### The data

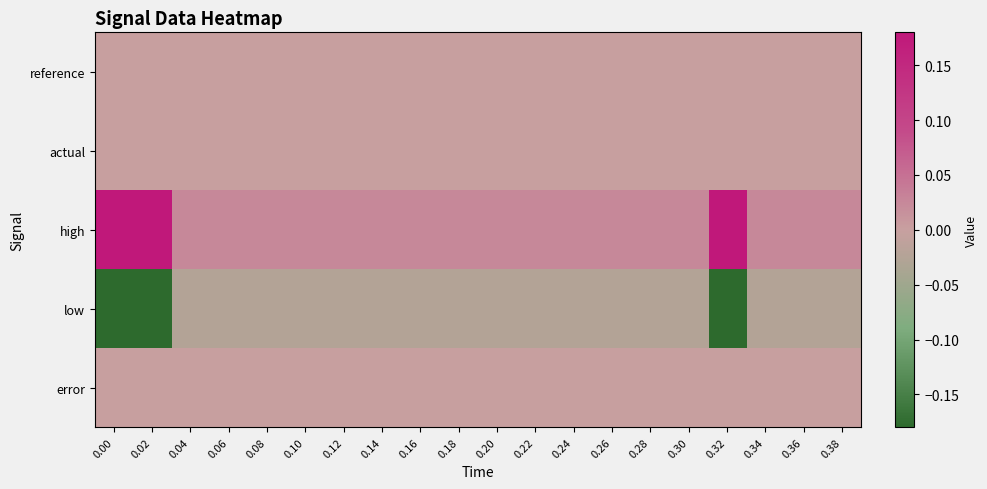

At 0.16, list the series in order from largest to smallest.

high, reference, actual, error, low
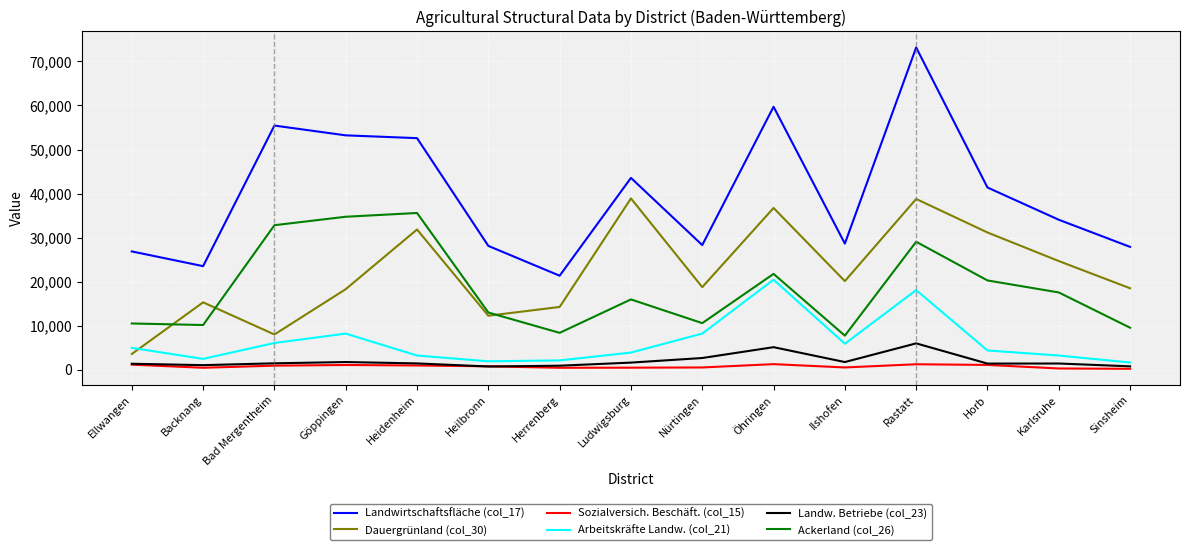

True or false: Dauergrünland (col_30) has a value of 36725 at Öhringen.

True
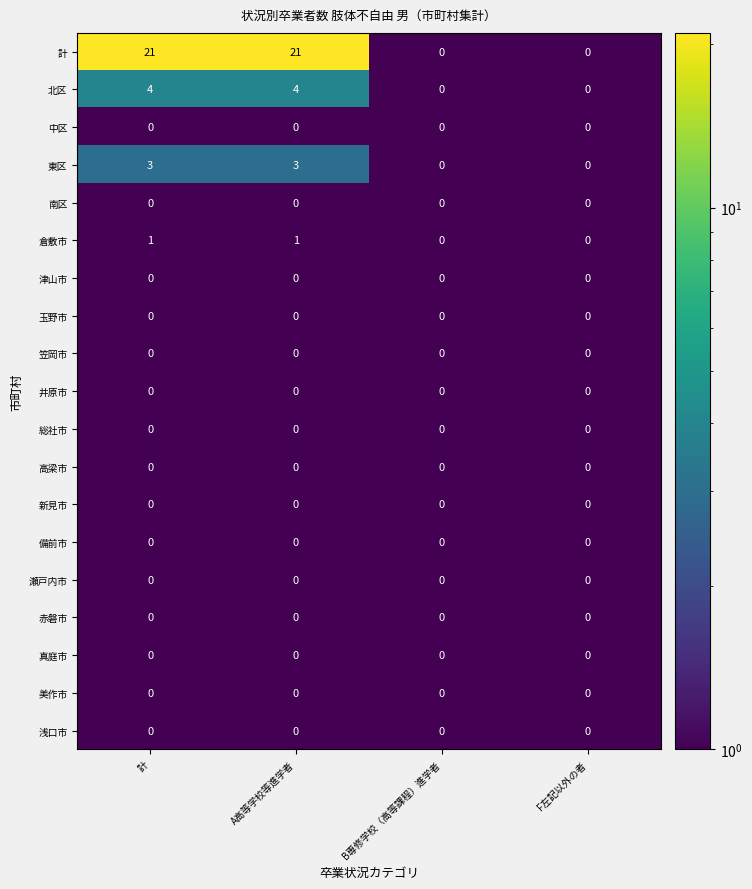

What is the difference between the maximum and minimum values in the 計 series?

21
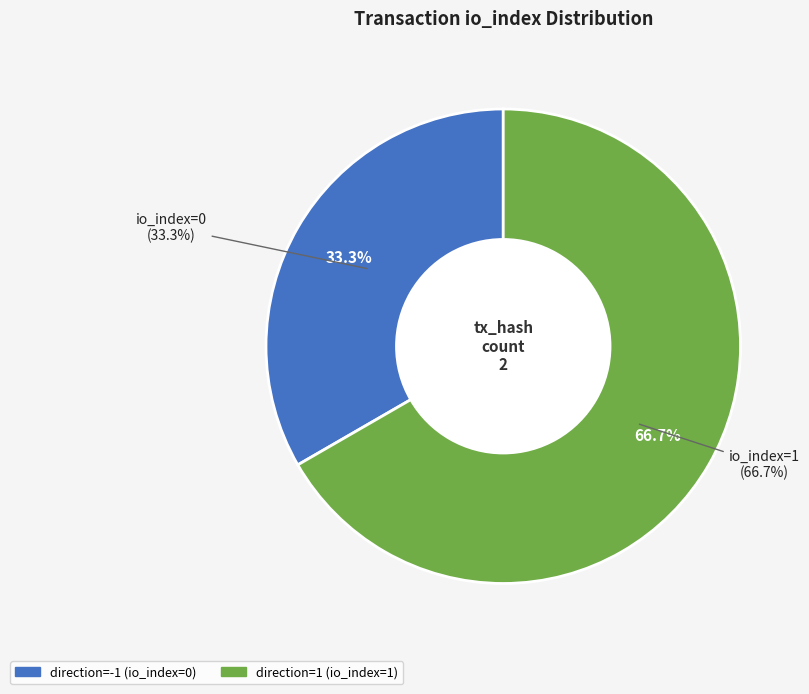

Rank the categories by value from highest to lowest.

direction=1 (io_index=1), direction=-1 (io_index=0)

### Work task
Quote all of the items above word for word, leaving out the pictures.

### Answer for this exercise
At 0.16, list the series in order from largest to smallest.

high, reference, actual, error, low

True or false: Dauergrünland (col_30) has a value of 36725 at Öhringen.

True

What is the difference between the maximum and minimum values in the 計 series?

21

Rank the categories by value from highest to lowest.

direction=1 (io_index=1), direction=-1 (io_index=0)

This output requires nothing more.